O Todo, à que também chamo de
Infinito Caos, existe e ponto. Creio que dentro da intensa magnitude desse Todo
no qual estamos envolvidos, e do sentimento de estupor que ele nos causa, somos
levados a organizar abordagens/visões em partes e seqüências que nos dêem uma
ilusão calmante. Chamamos estas seqüências de compreensões e lógicas. Cultivamos
e ensinamos estas seqüências para nos manter agasalhados do frio do Infinito
Caos. O que chamamos de compreensão são essas ilusões compartilhadas. Depois de
compartilhadas à exaustão passamos a denominá-las “verdades”. O mundo tem a
plasticidade de conformar-se a estas “verdades”. Criamos assim a chamada “realidade”
e as coisas passam a funcionar dentro desta “realidade”, criada e
compartilhada.
Crianças pequenas como ainda não
adotaram a “compreensão compartilhada” têm uma liberdade, criatividade e comportamentos
que relacionamos com aspectos que decidimos intitular de maneira condescendente
como “coisas de criança” ou “loucuras de criança”.
Muitas vezes irritados com essas “loucuras”
as contrapomos e impomos nossas “realidades”, por vezes com tanta fúria que
anulamos a liberdade e criatividade das crianças.
Xamãs, curandeiros e crianças têm
a capacidade de organizar o Infinito Caos de forma dinâmica e à sua própria maneira.
Podem acreditar e viver cada momento segundo uma forma. Quando quaisquer destas
formas não se encaixam, ou não servem mais, passam à outra.

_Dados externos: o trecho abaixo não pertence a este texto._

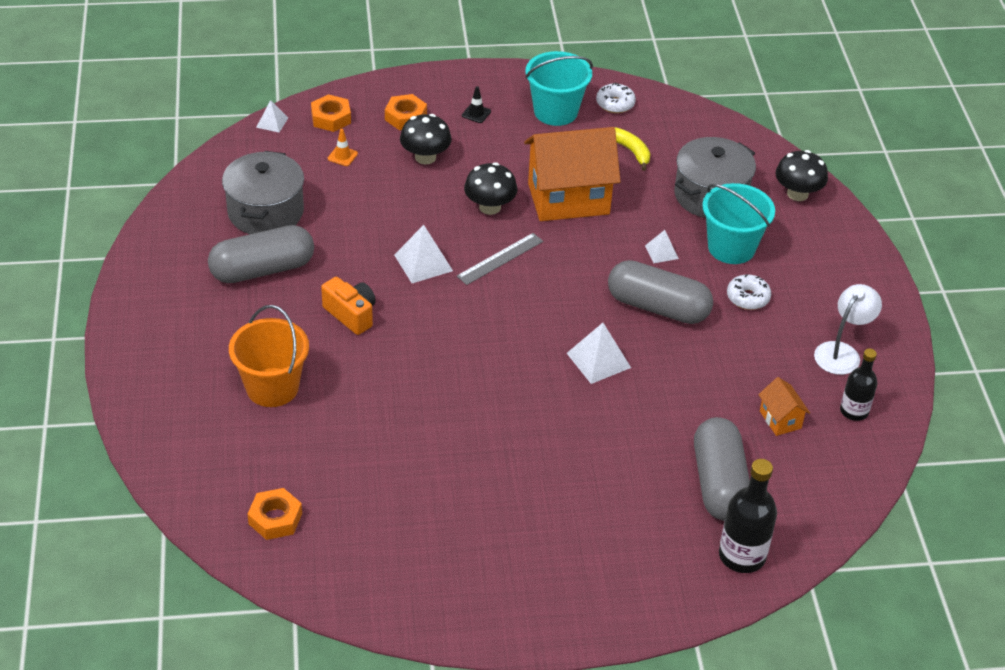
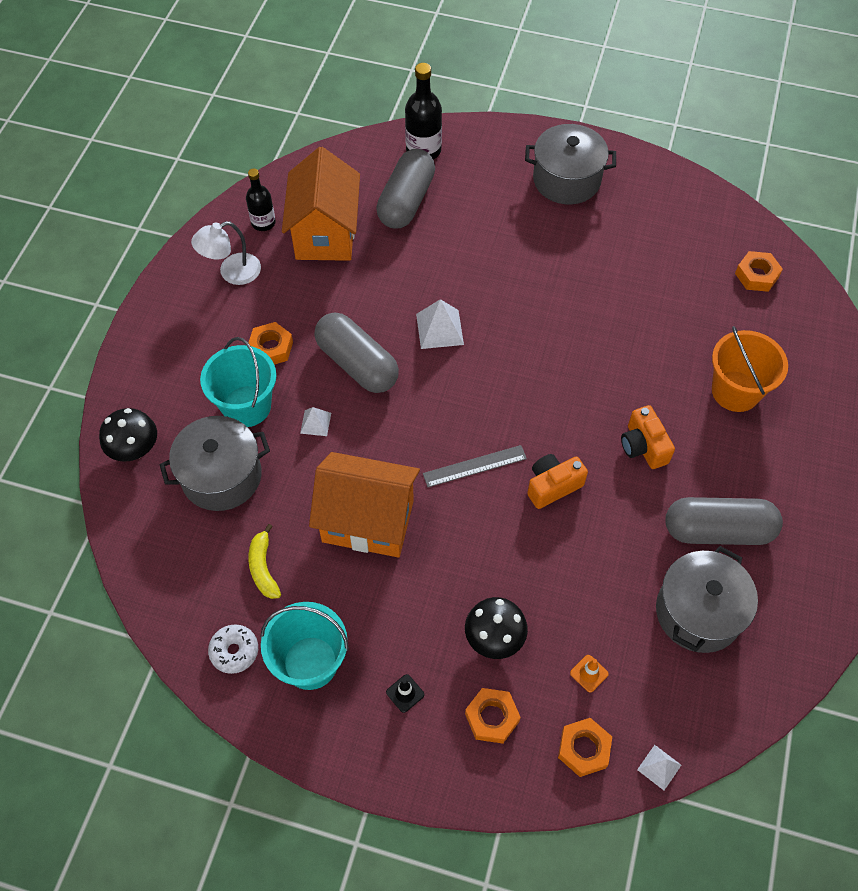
camera: 155 degrees left, 15 degrees up
(423, 263) = (552, 486): white pyramid -> orange camera
(490, 207) = (455, 537): black mushroom -> none
(546, 572) = (566, 180): none -> grey pot
(747, 298) = (271, 348): white donut -> orange nut
(780, 419) = (325, 234): orange house -> orange house, size x2.27

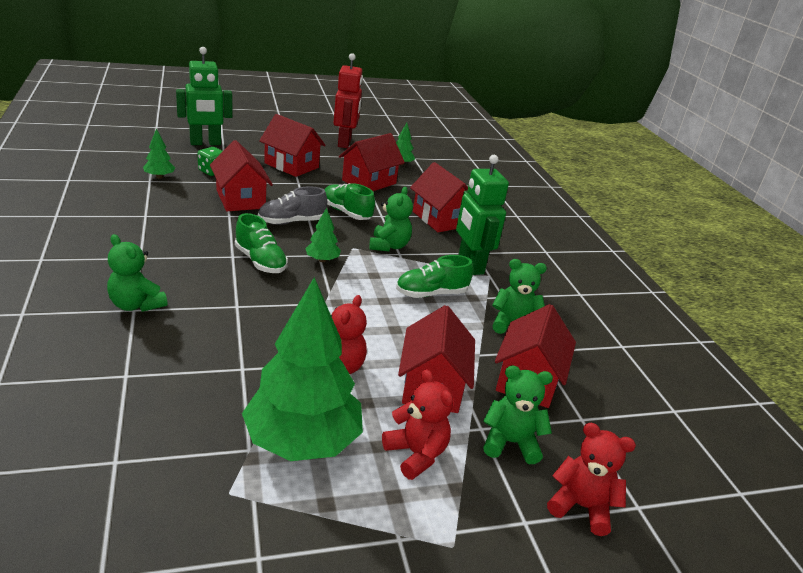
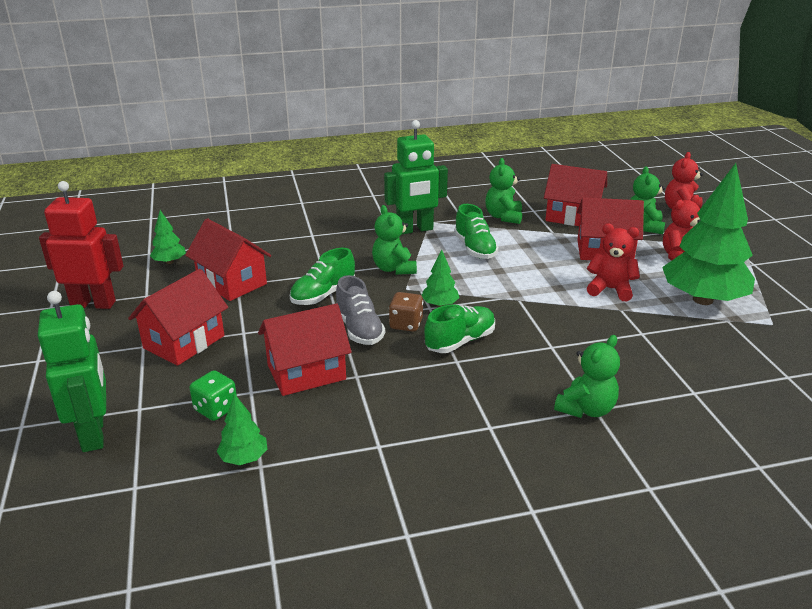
camera: 85 degrees left, 0 degrees up
(294, 241) = (406, 324): none -> brown dice
(389, 246) = (394, 269): green teddy bear -> green teddy bear turned 120 degrees counterclockwise
(440, 219) = (322, 241): red house -> none

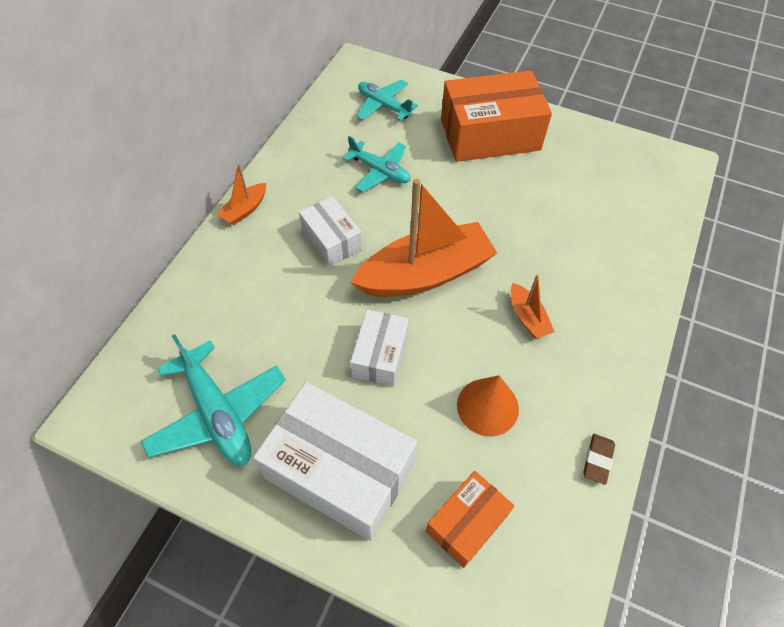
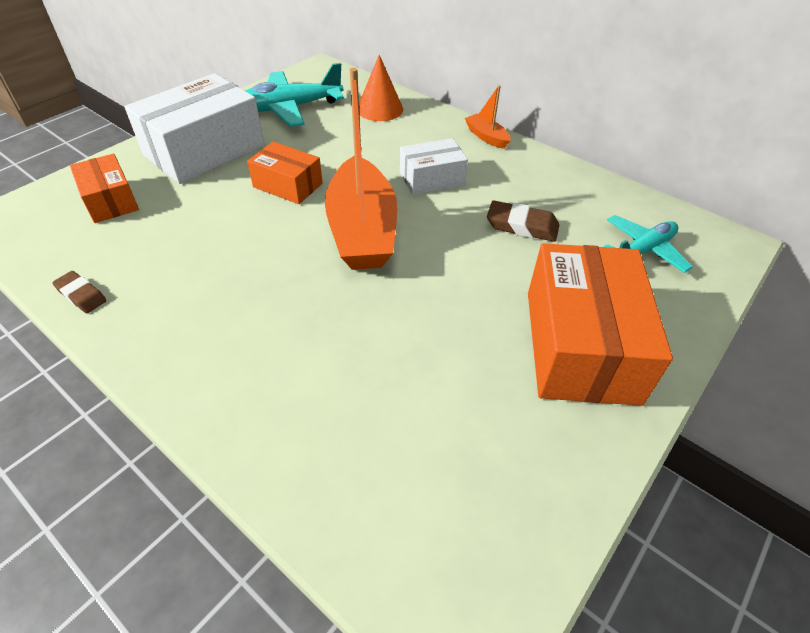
camera: 105 degrees right, 10 degrees down
(380, 171) = (522, 226): turquoise plane -> brown eraser
(380, 355) = (288, 185): white box -> orange box
(487, 406) = (192, 236): orange cone -> orange cone (380, 109)
(527, 317) = (266, 293): orange boat -> none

Algumas pessoas sofrem por
relutar ou não acatar o pacto de “acreditar nas verdades montadas para fins de
convivência”. Há certamente sofrimento na impossibilidade de encaixar-se nestas
“verdades”. Esse sofrimento corresponde à dor de abrir mão de si mesmo, a
desistir de si e submeter-se às verdades coletivas/culturais. Como há o aceno
de diversos prêmios se assim o fizerem muitos acabam por fazê-lo. Alguns seguem
ao longo da vida pagando o preço de não fazê-lo.
Já os xamãs podem trafegar entre “verdades”
diferentes, organizadas de maneiras diversas. São capazes de dialogar com as “verdades”
de diferentes pessoas. Como são plásticos e abertos podem transitar pelas
estruturas das “verdades” carregadas por pessoas que os procuram para mitigar seu
sofrimento. Xamãs podem dialogar com as pessoas dentro das “verdades” que elas
criaram e ajudá-las a criarem novas “verdades” que as permitam viver sem tantos
sofrimentos.
De certa forma sabemos de tudo isso
e convivemos com estes fatos de maneiras mais ou menos integradas. Por sorte ou
azar essas verdades flexíveis de nossa criança interna de quando em quando irrompem
e produzem estranhas sensações. Assaltam-nos em sonhos, e por vezes em plena luz
do dia. Sacudimo-nos e tratamos de seguir com nossa vida, mas uma vez isso tendo
acontecido pode ser impossível seguir em frente incólume.